De Hortus heeft door de jaren heen veel verschillende inrichtingen gehad, van rechthoekige genummerde bedden tot landschapstuin. Nu is de tuin ingedeeld in verschillende tuindelen, die elk op hun eigen manier zijn opgezet. Zo maakt de Systeemtuin logisch inzichtelijk hoe het plantenrijk in elkaar steekt, en is de Varentuin juist een heerlijk plekje om even te dwalen.
Kassen voor tropische flora
Afbeelding: De Victoriakas anno 1884, foto door Jan Goedeljee
Al snel werden er kassen gebouwd in de Hortus voor de kweek van tropische planten die niet gedijden in het Nederlandse klimaat. Waarschijnlijk werd de eerste onverwarmde kas al rond 1680 gebouwd, en in de eeuwen daarna vulde de tuin zich met verschillende kleine (on)verwarmde kassen. Zo stonden er in de 19e eeuw verspreid door de tuin speciale kassen voor orchideeën, varens, palmen, cactussen en bromelia’s.
In 1870 werd de gietijzeren Victoriakas gebouwd: een opvallende verschijning, aangelegd voor ’s werelds grootste waterleliesoort Victoria amazonica, die daar in 1872 voor het eerst bloeide. Tegenwoordig is deze letterlijk bekroonde kas niet meer te vinden in de tuin: in 1937 begon de bouw van het huidige verwarmde kassencomplex, waarna de oude kassen werden afgebroken.
Japanse invloeden
Afbeelding: Portret van Philipp von Siebold, 1875
Een bekende Leidenaar die ook veel voor de Hortus heeft betekend, is Philipp Franz von Siebold. Deze Duitse arts was een van de weinige Europeanen die in het begin van de 19e eeuw toegang kreeg tot Japan, een land dat zijn cultuur en biodiversiteit streng afgesloten hield van westerse invloeden. Vanaf het kleine eilandje Deshima, een speciale handelspost die Europeanen niet mochten verlaten, stuurde Von Siebold een grote verscheidenheid aan Japanse planten en andere objecten naar Leiden.
Wist je dat?
Ook in de 21e eeuw is de invloed van Von Siebold nog goed te zien: de Leidse Hortus heeft nog steeds een focus op (Zuidoost-)Aziatische flora. Ook is ter ere van het 400-jarig bestaan van de Hortus in 1990 de Von Siebold Gedenktuin aangelegd.

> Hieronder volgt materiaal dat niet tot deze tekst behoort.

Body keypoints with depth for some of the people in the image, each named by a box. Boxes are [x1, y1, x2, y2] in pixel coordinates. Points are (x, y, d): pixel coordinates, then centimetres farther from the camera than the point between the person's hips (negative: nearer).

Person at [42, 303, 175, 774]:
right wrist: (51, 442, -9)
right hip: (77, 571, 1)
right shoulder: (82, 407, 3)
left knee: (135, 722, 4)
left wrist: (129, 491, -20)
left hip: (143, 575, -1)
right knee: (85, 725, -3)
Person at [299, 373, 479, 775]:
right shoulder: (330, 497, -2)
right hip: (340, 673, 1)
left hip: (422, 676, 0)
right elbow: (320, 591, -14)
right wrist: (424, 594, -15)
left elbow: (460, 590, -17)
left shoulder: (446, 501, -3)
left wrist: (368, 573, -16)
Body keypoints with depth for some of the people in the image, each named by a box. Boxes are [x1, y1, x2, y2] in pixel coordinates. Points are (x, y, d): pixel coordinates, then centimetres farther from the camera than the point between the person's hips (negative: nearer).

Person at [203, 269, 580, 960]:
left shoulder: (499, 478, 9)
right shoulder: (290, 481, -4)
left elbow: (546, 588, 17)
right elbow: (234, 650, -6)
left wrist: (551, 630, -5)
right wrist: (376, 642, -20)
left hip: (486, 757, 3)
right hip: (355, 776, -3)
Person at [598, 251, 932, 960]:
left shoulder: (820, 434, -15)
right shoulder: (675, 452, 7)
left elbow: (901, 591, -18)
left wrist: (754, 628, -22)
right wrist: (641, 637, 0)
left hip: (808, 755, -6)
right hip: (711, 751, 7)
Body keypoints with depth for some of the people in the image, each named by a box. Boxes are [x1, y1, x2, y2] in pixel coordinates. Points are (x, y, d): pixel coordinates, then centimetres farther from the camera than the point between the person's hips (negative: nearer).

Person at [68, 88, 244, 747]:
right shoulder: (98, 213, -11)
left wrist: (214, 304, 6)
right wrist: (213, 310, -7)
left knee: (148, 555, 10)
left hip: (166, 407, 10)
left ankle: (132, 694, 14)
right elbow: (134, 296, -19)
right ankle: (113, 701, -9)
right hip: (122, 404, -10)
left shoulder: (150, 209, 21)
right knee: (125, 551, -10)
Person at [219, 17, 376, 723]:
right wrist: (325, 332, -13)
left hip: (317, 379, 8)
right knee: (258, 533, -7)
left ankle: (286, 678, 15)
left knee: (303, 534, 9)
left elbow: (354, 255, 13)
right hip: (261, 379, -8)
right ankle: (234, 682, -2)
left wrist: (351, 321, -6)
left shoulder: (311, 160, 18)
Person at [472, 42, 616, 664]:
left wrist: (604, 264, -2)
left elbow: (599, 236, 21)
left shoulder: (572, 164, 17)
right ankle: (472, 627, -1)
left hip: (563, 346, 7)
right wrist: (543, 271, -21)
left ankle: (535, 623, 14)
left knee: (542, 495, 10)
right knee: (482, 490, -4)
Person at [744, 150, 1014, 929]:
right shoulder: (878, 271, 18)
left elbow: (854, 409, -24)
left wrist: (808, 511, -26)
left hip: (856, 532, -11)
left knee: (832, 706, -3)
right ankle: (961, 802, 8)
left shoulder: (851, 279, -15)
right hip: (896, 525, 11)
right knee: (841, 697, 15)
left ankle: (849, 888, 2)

Meer over Von Siebold en de planten die hij meebracht, en die vandaag de dag nog steeds in de tuin te zien zijn, kun je lezen in dit wandelboekje (niet meer bij de kassa verkrijgbaar; let op: de kortingsactie voorin is vervallen).
De Hortus anno nu
Afbeelding: Een van de treurbeuken, 1884, foto door Jan Goedeljee
De Leidse Hortus botanicus is de oudste botanische tuin van Nederland. Die lange geschiedenis vind je overal in de tuin terug: in de monumentale Oranjerie overwinteren nog jaarlijks de vele kuipplanten die de Hortus rijk is, en in 2009 is de Clusiustuin verplaatst naar zijn oorspronkelijke plek.
De historie van de Hortus leeft nog steeds – ook letterlijk. Bomen en planten die al eeuwenlang deel uitmaken van de tuin zijn ook nu nog te bewonderen. De tulpenboom bij de entree van de Hortus is in 1716 uitgezaaid. De Ginkgo biloba die je naast de Tropische Kassen vindt, is ook een bijzonder exemplaar: in 1785 is deze mannelijke boom geplant, waarna er in 1935 een vrouwelijke tak op is geënt. Daardoor draagt een deel van de takken elk jaar nog vrucht.